13 juin 2020. La pandémie du Coronavirus et le rôle accordé au numérique durant le confinement ont dramatiquement révélé deux régimes de viralité en vigueur dans le monde d’aujourd’hui. La viralité biologique, qui a causé de nombreuses victimes au cours des siècles, s’est doublée d’un nouveau système viral, planétaire et hégémonique, non plus organique mais numérique : celui d’internet, des réseaux et des dispositifs numériques connectés.
Le fonctionnement des virus organiques n’a été établi qu’au début des années 1950. Ces virus sont des microorganismes élémentaires dotés de bribes de code génétique. Mais leur simplicité organique est telle qu’ils ne peuvent pas se reproduire par eux-mêmes, et contraints d’introduire leur génome à l’intérieur d’une cellule qui, elle, en produira des répliques. Cette réplication virale au sein d’une cellule s’opère sous l’action d’acides nucléiques (ARN) qui transmettent les informations et les ordres des génomes viraux à la machinerie cellulaire. Avec trois conséquences possibles : la mort de la cellule, sa tolérance de l’infection, ou sa transformation maligne…
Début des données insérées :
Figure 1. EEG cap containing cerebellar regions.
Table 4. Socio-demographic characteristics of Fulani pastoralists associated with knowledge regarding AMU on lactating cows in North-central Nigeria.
La viralité biologique se caractérise donc par des mécanismes d’infiltration et de parasitage, mais aussi de communication, de contrôle et de destruction, opérés sur des cellules par des individus élémentaires, tels que le Corona, pilotés par des programmes organiques. Quant à la viralité numérique, elle opère de manière analogue au moyen de petits programmes qui s’infiltrent dans les systèmes, les ordinateurs et les réseaux informatiques, pour en prendre le contrôle, les infecter, mais aussi pour se reproduire afin d’accéder à d’autres ordinateurs. La généralisation d’internet a considérablement accéléré la propagation planétaire de ces virus informatiques.
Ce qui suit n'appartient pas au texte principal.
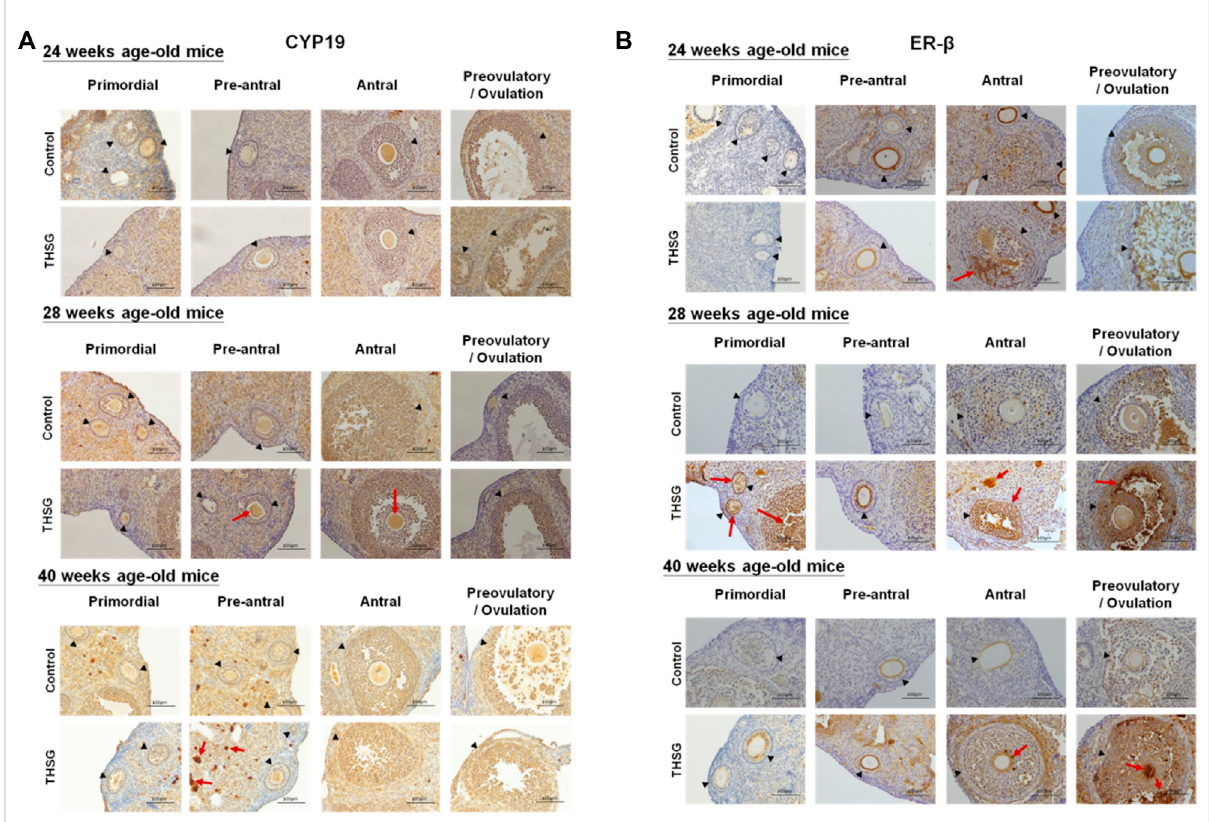
FIGURE 8 THSG affects protein levels of CYP19 and ER- β in different stages of folliculogenesis. Mice fed with THSG or untreated controls were sacri fi ced attheend of24, 28, and 40 weeksofage, and theovarieswerestained byIHCanalysis. (A) The black triangles indicate thefollicle formation, andthe redarrowsindicatethesigni fi cantCYP19accumulation(thebrownarea).Atdifferentstagesoffolliclematuration,CYP19accumulationwashigherin theTHSG-fedgroupthanintheuntreatedcontrolgroup.Asthemiceaged,CYP19accumulation remainedathigherlevelsintheTHSG-treated groupcomparedtotheuntreatedcontrolgroup. (B) Theblacktrianglesindicatethefollicleformation,andtheredarrowsindicatethesigni fi cantER- β accumulation (the brown area). In THSG-treated mice, ER- β accumulation, especially at the end of 40 weeks, was much higher than in controls.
Si internet a été la cible et le vecteur de la viralité numérique destructive, il a aussi permis, avec les réseaux sociaux — Facebook, Instagram, Twitter, etc. —, l’essor d’une autre forme de viralité : la viralité informationnelle qui consiste à diffuser massivement des messages numériques (textes, photo, vidéo) en les faisant circuler le plus vite et le plus largement possible en combinant des dispositifs techniques avec des incitations pour engager les destinataires à partager, dès la réception, les messages avec des proches et mêmes des inconnus. Le flux et la vitesse, les aspects éphémères et souvent intrusifs des messages rapprochent la viralité informationnelle (journalistique) ou communicationnelle (publicité) du « marketing viral » qui vise à capter l’attention, à précipiter des décisions d’achat en substituant chez les destinataires l’urgence des réflexes au lent processus de la réflexion.
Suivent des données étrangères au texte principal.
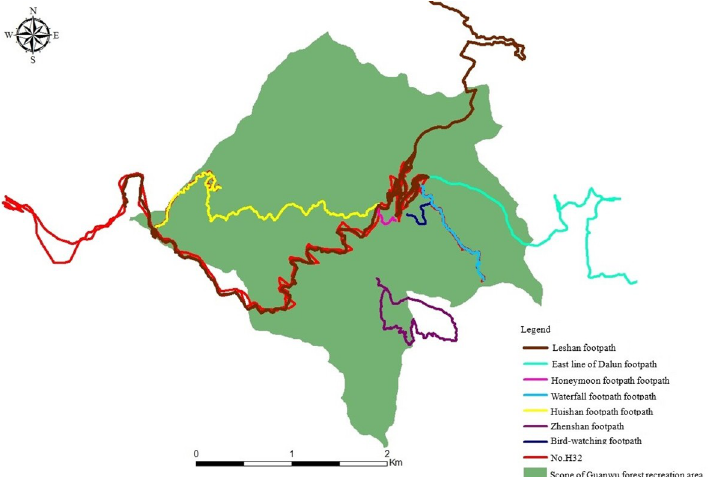
Fig 4. Map showing the recreational activities of tourists to the Guanwu National Forest Recreation Area in Taiwan.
Internet, les smartphones et les réseaux sociaux permettent à chacun de faire en permanence l’expérience inouïe de la gratuité, de l’immédiateté, de l’ubiquité, de l’illimitation et de la flexibilité. Coût zéro, temps de production zéro, délai d’accès zéro. Cette expérience des réseaux soutient ainsi la fiction d’un monde universellement accessible, sans frontières ni délais, sans aspérités ni obstacles matériels ; un monde lisse, totalement ouvert, libéré des vieilles contingences de l’argent, du temps et des distances ; un monde affranchi des règles, des structures et des héritages, esthétiques ou non ; un monde du présent absolu, coupé du passé et indifférent au futur. Un outre-monde technique dans lequel les rigidités et les pesanteurs matérielles et mécaniques se seraient miraculeusement dissoutes dans les flexibilités des flux horizontaux et réticulaires.
Or, les principaux architectes de ce monde-là — les Gafa (Google, Apple, Facebook, Amazon) et Netflix — ont été logiquement les principaux bénéficiaires du confinement parce qu’ils ont entre leurs mains les dispositifs numériques connectés de documentation, de loisir, d’échanges et de travail dans le monde d’aujourd’hui. Mais plus profondément parce que l’usage de ces dispositifs inscrit subrepticement, sur un mode viral, un ensemble de valeurs et d’attitudes dans les corps, dans les esprits et dans les comportements. En opérant ainsi comme une force d’individuation, ces dispositifs produisent des individus dépendants qui concourent à l’essor et aux pouvoirs des maîtres des réseaux.